НОВОСТИ    БИБЛИОТЕКА    ЭНЦИКЛОПЕДИЯ    ССЫЛКИ    О САЙТЕ


предыдущая главасодержаниеследующая глава

Богумил Кобеля (Муратов Л.)

Богумил Кобеля
Богумил Кобеля

Богумил Кобеля и Збигнев Цибульский...

В короткой, трагически оборвавшейся творческой биографии этих польских актеров есть много схожего. Оба учились в Краковской высшей театральной школе и, подружившись, начали вместе выступать на сцене театра в Гданьске. Оба стали основателями и актерами популярного студенческого театра "Бим-Бом" (москвичи помнят его по гастролям во время Международного фестиваля молодежи в 1957 году).

Оба одновременно пришли в кинематограф, снявшись в первой совместной ленте "Три старта" (1955). А после появления "Пепла и алмаза" и "Косого счастья" их имена стали неотделимы от художественных достижений польского кино тех лет. Его взлеты стали их актерскими взлетами, точно так же, как его кризисные моменты давали о себе знать в творчестве обоих актеров последующих лет. И, наконец, их кинематографические пути в последний раз скрестились - но уже трагически - в фильме "Все на продажу".

Как известно, прототипом "киноактера" в фильме Вайды был Збигнев Цибульский. Его друг Кобеля играл в этом своеобразном фильме-некрологе эпизодическую роль - друга киноактера. Эта роль стала для него последней. Когда на наших экранах демонстрировался этот фильм, из Польши пришла трагическая весть: Кобеля пргиб в автомобильной катастрофе.

'Пепел и алмаз'
'Пепел и алмаз'

Безвременная смерть двух киноактеров вызвала многочисленные отклики и комментарии на страницах польской печати. И вот что характерно: все, писавшие о Цибульском и Кобеле, вспоминали их как Мацека и Пищика - героев "Пепла и алмаза" и "Косого счастья" (в нашем прокате - "Шесть превращений Яна Пищика"), И это понятно - ведь эти две роли были не только их главными актерскими удачами. Для польского кинематографа экранные фигуры Мацека и Пищика стали поистине классическими. В них польский экран утвердил свою центральную тему - человек и история. В этих фильмах и в персонажах, сыгранных Цибульским и Кобелей, был отражен момент национального самопознания в польском киноискусстве конца 50-х годов. Вот почему даже в некрологах имена двух польских киноактёров были неотделимы от их персонажей.

Хотя Цибульский и Кобеля снимались и в других фильмах, только "Пепел и алмаз" А. Вайды сразу же определил и утвердил их артистические индивидуальности. Если с появлением Мацека - Цибульского главная тема фильма - человек и история - обретала щемящее трагическое звучание, то экранное бытие Древновского - Кобели раскрывало ту же тему в сатирическом плане.

*Исходные данные*:
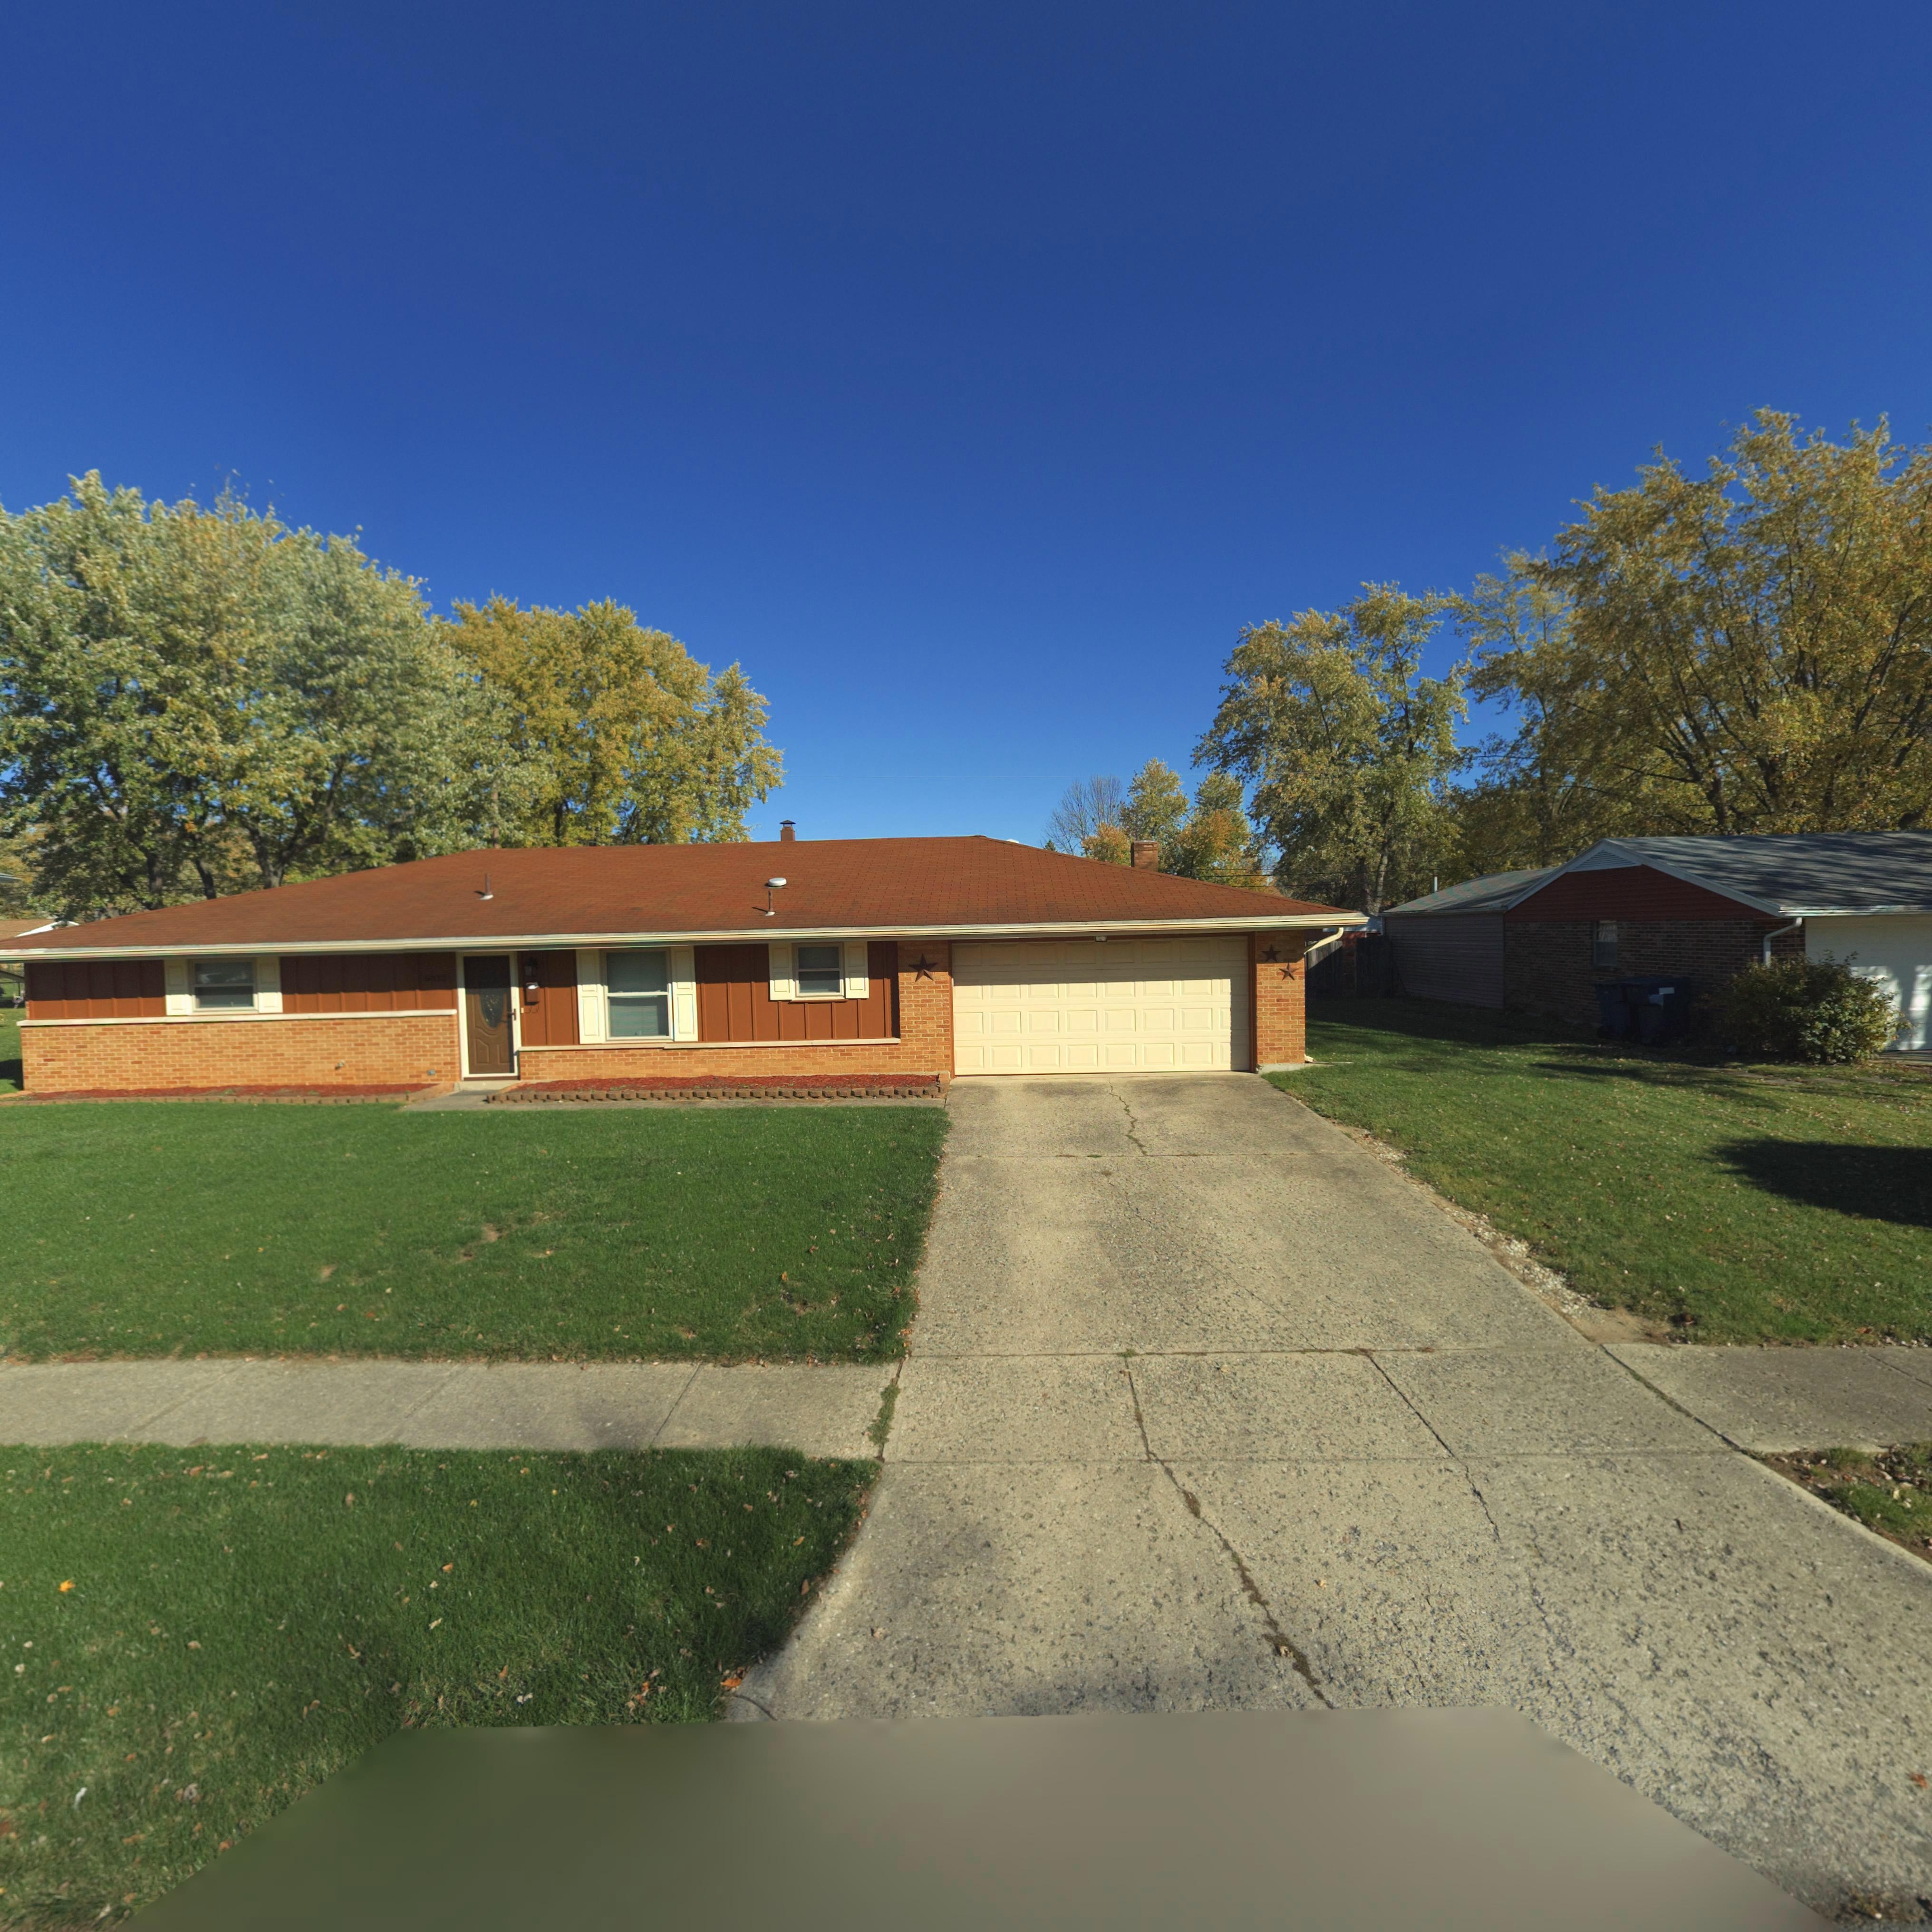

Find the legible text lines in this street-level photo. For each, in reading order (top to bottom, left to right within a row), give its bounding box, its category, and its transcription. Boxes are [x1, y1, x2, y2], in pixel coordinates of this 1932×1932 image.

[424, 973, 448, 983] StreetNumber: 6*32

*Цель упражнения*:
Продолжите статью о Богумиле Кобеле, начав сразу после её последнего предложения.

*Результат задания*:
'Шесть превращений Яна Пищика'
'Шесть превращений Яна Пищика'

Это роль эпизодическая, хотя фигура Древновского то и дело мелькает в кадре - с первых же сцен фильма до его финала. И не случайно: перед нами - человек-прихвостень, жалкий, угодливый приспособленец, духовный лакей и хамелеон одновременно. Глуповатый (но отнюдь не оглупленный актером) Древновский радостно возбужден: его новый, очередной шеф, карьерист Свенцкий, получает, кажется, высокое назначение и, естественно, не оставит без внимания своего секретаря. Однако тот, напившись по случаю предстоящего служебного возвышения, забыл о своей обязанности - встречать "нужных" гостей. Вдребезги пьяный, с осоловелым и вместе с тем блаженно-глуповатым выражением лица, он не в силах отойти от стола, безуспешно пытаясь зацепить вилкой селедочный хвост. Хмельная "храбрость" трусоватого Древновского, его пьяное дебоширство с сольным выходом на банкетный стол, в центр общего внимания - все это воспринимается как реванш лакея, на минуту почувствовавшего себя хозяином.

'Шесть превращений Яна Пищика'
'Шесть превращений Яна Пищика'

Изображая своего жалкого персонажа в резких тонах саркастического гротеска, осмеивая, презирая своего героя-холуя, Кобеля в то же время не превращает его в марионетку. Когда после пьяной выходки, стоившей герою карьеры, его выпроваживают из банкетного зала, он, уже протрезвевший, с недоумением и испугом поднимает руки вверх. Поначалу это вызывает улыбку - слишком уж очевидно комическое несоответствие между положением и реакцией героя. Но потом вспоминаешь, что этот испуганный жест будет повторен Кобелей в "Шести превращениях Яна Пищика", в сценах, опять окрашенных иронией Кобели по отношению к герою.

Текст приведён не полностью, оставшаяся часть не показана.